According to several media reports, a group of hackers who call themselves ‘Hack for Trump’ have tried to extort $30,000 USD after compromising a Bahamas-based financial services group.
Hack for Trump planned to publish the sensitive data it hoovered up from the Fidelity Bank breach, unless the bank coughed up the ransom.
The money is destined to support Trump’s presidential campaign, say the hackers.
Tribune Business received
the following statement:
“Our name is Hack For Trump and we wish to inform you that we hacked the website of Fidelity Group (fidelitygroup.com), an offshore bank with offices in the Cayman Islands and in the Bahamas.
“We did not get access to their customers’ financial data, but we managed to dump three databases serving their main website. This data contains various confidential details about the bank, as well as hundreds of e-mails sent by prospective and existing customers, both local and foreign ones.
“We demanded $30,000 from Fidelity Group, payable before Friday September 18, in exchange for not posting their databases on the Internet.
“If Fidelity does pay us, we plan on using those funds to help Donald Trump get elected to the White House, as he is the only candidate who can restore America to its former glory.”
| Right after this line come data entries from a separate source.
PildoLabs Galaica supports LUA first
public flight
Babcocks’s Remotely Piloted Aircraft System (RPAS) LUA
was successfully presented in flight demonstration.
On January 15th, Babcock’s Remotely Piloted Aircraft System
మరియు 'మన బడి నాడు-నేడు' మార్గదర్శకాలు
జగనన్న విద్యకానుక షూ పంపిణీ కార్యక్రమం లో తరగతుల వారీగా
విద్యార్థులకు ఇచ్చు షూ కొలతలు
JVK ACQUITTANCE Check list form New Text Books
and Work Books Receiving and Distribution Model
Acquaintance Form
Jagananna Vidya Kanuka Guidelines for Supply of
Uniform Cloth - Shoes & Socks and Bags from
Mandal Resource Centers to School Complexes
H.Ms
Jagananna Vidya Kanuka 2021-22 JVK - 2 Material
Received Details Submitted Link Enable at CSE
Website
Fidelity Bank’s chairman, Anwer Sunderji, confirmed
to Tribute Business that Hack for Trump made contact and demanded a ransom payment for not publically posting the hacked data online.
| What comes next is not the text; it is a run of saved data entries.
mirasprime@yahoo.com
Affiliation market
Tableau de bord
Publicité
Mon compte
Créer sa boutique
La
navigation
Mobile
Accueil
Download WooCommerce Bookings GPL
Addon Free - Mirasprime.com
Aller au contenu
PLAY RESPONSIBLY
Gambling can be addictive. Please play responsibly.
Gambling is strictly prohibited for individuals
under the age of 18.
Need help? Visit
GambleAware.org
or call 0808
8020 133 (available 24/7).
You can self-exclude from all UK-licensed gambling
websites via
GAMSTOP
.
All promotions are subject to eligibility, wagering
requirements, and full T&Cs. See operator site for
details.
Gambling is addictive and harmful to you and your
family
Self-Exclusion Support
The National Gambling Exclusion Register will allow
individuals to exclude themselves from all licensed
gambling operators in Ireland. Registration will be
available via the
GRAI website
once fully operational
He said that the malfeasants “appeared to have hacked an external server that hosts Fidelity’s public website, adding that it holds ‘minimal information’.” The bank has been reassuring clients that there has been no widespread leak of personal financial data.
“We’re not going to pay them $30,000. It’s blackmail; a shakedown,” said the bank’s chairman.
Is it a worry that Fidelity’s chairman is sounding a little laissez-faire about the attack? He is quoted by the Tribute Business, saying “They hacked a vendor’s server, and got some information that’s not terribly important to us.” We can only hope the bank’s customers agree.
from the Nassau Guardian state data protection Commissioner Sharmie Farrington-Austin has launched an investigation into breach. She points out there there are four important elements for the data controller’s breach-management plan, “which she noted had been adopted from the United Kingdom.”
1. Containment and recovery
2. Risk assessment
3. Notification of breaches
4. Evaluation and response
Fidelity Bank is by no means the first company who suffered data loss, but it is the first extortion that I am aware of which is tied to supporting a presidential candidate. Trump is not new to online snafus. In August, his corporate website was reportedly hacked to give thanks to Daily Show’s then host, Jon Stewart.